= Alcohol and Gaming Authority =

Government body in Nova Scotia, Canada

The Alcohol and Gaming Authority (AGA, previously known as the Nova Scotia Gaming Control Commission) is an agency of the government of the Canadian province of Nova Scotia that regulates gambling and alcoholic beverages in the province.

Upon its establishment on April 4, 1995, the Authority assumed the functions of both the Nova Scotia Liquor License Board (in administration, inspection and licensing) and the duties of the Nova Scotia Lottery Commission and the Nova Scotia Amusements Regulation Board. The merger was finalized in an Order in Council dated July 15, 1997.

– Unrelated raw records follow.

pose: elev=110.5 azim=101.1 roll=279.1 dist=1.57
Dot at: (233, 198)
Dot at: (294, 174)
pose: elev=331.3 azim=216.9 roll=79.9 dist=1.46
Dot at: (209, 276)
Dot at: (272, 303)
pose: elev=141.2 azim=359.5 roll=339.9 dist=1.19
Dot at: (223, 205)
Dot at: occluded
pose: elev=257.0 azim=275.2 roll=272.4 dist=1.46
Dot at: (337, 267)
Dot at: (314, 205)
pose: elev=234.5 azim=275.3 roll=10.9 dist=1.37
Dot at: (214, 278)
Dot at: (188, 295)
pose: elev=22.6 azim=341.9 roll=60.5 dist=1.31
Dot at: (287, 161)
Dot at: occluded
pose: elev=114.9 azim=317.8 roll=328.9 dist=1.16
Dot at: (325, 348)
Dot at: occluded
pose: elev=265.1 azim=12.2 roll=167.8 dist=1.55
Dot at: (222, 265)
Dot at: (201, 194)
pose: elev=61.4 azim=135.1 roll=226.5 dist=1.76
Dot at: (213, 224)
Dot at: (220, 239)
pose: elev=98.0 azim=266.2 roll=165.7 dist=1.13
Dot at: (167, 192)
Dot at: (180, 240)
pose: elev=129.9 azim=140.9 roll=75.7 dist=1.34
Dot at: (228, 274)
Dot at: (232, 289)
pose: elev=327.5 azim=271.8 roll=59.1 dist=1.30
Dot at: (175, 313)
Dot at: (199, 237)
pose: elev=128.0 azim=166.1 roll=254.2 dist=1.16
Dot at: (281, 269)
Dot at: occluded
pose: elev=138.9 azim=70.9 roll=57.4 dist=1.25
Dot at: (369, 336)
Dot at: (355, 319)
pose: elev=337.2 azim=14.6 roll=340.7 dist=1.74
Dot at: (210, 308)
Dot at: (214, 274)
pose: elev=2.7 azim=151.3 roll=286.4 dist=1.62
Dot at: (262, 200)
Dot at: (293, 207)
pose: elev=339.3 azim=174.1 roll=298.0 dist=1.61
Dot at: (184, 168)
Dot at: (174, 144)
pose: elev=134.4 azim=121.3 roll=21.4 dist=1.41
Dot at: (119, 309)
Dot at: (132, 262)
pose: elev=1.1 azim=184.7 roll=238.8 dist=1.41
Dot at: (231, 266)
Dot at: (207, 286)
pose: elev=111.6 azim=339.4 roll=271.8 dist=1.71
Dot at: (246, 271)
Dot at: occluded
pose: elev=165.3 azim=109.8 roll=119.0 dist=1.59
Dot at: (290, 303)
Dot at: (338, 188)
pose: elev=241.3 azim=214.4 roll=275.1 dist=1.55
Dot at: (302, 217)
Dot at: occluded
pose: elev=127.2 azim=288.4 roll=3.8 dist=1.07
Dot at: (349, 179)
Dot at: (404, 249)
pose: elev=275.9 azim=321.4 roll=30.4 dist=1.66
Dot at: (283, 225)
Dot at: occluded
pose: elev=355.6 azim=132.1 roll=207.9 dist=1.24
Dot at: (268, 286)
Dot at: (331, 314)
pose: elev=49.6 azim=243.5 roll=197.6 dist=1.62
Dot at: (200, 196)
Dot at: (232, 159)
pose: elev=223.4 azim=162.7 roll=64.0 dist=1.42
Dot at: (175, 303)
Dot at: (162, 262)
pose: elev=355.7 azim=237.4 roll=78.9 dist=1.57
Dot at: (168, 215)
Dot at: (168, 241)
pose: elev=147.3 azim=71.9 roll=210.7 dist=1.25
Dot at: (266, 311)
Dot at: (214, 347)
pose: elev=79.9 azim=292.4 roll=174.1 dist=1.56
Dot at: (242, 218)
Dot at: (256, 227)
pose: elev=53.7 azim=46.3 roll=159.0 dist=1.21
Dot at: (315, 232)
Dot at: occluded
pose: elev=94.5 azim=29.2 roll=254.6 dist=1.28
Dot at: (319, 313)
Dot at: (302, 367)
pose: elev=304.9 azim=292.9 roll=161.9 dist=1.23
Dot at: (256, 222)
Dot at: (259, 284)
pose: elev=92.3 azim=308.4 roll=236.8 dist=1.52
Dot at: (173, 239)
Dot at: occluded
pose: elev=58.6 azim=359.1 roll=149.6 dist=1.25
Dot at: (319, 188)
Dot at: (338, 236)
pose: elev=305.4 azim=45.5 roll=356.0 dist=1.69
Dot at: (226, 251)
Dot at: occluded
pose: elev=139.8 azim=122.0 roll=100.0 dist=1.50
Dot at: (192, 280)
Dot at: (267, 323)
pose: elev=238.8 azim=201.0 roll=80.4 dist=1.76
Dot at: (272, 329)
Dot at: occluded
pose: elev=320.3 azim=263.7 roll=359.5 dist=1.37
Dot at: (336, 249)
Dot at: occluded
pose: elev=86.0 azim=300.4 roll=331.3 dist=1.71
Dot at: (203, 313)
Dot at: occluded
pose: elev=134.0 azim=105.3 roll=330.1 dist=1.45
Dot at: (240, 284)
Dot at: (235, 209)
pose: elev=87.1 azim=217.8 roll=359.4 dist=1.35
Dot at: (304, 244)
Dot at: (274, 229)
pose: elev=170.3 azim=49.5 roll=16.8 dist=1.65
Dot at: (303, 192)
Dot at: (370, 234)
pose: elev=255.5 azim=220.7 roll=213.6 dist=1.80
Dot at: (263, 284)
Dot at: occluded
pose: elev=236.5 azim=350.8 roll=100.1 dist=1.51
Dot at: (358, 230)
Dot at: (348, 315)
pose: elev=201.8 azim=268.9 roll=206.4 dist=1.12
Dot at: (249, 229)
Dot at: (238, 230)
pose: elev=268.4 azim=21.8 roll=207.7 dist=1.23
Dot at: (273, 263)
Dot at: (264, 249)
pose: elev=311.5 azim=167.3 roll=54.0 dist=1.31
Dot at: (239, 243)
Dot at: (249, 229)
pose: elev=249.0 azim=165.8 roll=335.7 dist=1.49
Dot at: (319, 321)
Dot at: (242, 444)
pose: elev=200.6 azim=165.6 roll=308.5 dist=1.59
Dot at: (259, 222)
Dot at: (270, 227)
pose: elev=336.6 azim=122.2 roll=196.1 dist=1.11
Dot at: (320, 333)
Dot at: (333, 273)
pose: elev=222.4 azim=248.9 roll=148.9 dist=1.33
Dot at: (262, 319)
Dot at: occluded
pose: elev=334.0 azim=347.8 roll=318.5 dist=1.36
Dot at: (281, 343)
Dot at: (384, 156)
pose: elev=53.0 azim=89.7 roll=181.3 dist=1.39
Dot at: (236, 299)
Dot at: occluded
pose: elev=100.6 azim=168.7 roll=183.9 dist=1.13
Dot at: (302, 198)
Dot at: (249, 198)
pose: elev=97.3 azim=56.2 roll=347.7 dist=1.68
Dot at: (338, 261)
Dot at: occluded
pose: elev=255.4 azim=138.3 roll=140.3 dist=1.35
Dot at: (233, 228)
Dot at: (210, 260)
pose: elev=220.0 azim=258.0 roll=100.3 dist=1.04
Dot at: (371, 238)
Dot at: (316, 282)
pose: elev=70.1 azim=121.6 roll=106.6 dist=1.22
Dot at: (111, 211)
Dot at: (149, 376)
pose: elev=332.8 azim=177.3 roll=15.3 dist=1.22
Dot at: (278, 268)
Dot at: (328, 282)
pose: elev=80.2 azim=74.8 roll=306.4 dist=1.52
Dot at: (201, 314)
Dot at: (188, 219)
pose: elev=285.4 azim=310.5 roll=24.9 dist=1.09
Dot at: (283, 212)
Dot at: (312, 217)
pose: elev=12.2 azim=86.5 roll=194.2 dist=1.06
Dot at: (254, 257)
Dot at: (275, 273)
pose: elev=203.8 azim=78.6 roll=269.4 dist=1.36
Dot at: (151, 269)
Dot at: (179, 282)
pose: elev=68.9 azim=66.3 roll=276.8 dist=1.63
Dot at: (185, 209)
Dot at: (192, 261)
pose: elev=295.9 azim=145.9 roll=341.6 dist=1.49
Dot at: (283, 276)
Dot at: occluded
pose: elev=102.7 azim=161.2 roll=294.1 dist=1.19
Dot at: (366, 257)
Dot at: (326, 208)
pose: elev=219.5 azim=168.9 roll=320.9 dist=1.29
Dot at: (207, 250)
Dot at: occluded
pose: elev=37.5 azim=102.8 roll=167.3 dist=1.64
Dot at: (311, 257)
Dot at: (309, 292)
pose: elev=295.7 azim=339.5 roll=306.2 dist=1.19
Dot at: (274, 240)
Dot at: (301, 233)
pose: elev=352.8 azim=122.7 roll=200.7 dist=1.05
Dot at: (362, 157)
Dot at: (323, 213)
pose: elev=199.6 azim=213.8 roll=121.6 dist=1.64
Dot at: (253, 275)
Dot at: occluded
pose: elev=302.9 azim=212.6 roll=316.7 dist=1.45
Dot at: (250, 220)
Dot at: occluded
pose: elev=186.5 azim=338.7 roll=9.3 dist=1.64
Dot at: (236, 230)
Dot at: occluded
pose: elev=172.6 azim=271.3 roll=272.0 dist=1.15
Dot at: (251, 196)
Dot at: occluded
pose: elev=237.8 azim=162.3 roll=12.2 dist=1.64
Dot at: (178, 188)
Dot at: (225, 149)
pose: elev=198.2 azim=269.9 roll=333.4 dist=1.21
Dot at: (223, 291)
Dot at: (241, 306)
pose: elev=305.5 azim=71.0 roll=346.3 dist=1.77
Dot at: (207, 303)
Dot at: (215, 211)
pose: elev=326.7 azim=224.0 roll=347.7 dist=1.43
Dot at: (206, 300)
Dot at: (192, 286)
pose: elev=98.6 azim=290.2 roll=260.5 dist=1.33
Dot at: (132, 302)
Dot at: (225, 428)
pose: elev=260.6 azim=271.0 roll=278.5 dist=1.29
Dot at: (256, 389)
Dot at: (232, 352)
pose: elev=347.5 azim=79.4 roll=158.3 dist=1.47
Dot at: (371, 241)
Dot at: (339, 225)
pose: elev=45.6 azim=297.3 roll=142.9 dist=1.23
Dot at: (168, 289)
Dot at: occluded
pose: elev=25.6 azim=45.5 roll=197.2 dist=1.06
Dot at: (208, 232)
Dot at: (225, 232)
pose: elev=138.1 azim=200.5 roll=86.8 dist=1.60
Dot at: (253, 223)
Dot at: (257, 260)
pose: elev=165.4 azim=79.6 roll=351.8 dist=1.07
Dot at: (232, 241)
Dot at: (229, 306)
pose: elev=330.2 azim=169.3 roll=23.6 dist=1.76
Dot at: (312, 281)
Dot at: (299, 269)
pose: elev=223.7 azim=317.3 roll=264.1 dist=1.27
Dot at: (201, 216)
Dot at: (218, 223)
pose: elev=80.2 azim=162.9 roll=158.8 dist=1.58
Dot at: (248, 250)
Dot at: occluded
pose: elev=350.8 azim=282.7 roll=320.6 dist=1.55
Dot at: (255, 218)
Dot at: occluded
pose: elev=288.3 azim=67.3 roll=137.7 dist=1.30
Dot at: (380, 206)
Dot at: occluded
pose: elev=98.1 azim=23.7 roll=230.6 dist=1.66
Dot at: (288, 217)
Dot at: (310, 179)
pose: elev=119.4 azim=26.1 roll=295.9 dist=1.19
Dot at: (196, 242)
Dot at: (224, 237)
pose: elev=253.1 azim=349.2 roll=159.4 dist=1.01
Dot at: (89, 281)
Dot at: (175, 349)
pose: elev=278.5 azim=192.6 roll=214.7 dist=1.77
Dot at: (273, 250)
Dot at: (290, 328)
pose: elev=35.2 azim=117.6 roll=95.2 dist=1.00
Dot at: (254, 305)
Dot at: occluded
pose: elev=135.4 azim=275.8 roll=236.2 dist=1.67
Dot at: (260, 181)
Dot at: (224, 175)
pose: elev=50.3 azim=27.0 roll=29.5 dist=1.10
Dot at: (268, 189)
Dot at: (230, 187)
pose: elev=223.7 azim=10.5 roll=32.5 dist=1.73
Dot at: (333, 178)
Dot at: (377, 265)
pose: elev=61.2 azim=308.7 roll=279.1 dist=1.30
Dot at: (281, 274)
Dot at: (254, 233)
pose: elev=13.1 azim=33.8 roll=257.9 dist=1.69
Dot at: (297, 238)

The Authority's responsibilities include two broad mandates under the Gaming Control Act. The first is to license and regulate gaming activity in Nova Scotia; the second is to study and report on certain aspects of gaming in Nova Scotia. These mandates necessarily include a strong consumer protection focus. The areas of study set forth in the Act include public interest and reaction to various forms of gaming; social, economic, health, justice, and environmental impacts of gaming; and the study of gaming laws and activities in other jurisdictions.

The Alcohol and Gaming Authority is a separate and distinct entity from the Nova Scotia Gaming Corporation, and the two agencies have differing functions.

The Authority is a licensing authority for gaming, and also regulates gaming activity for which licenses have been issued. The Authority's mandate pursuant to the Theatres and Amusements Act includes film classification, licensing, and regulation. Film classification duties involve the viewing and subsequent classification of film products for use in Nova Scotia. Licensing duties involve the licensing and regulation of theatres, places of amusement, and events where fees are charged to the public.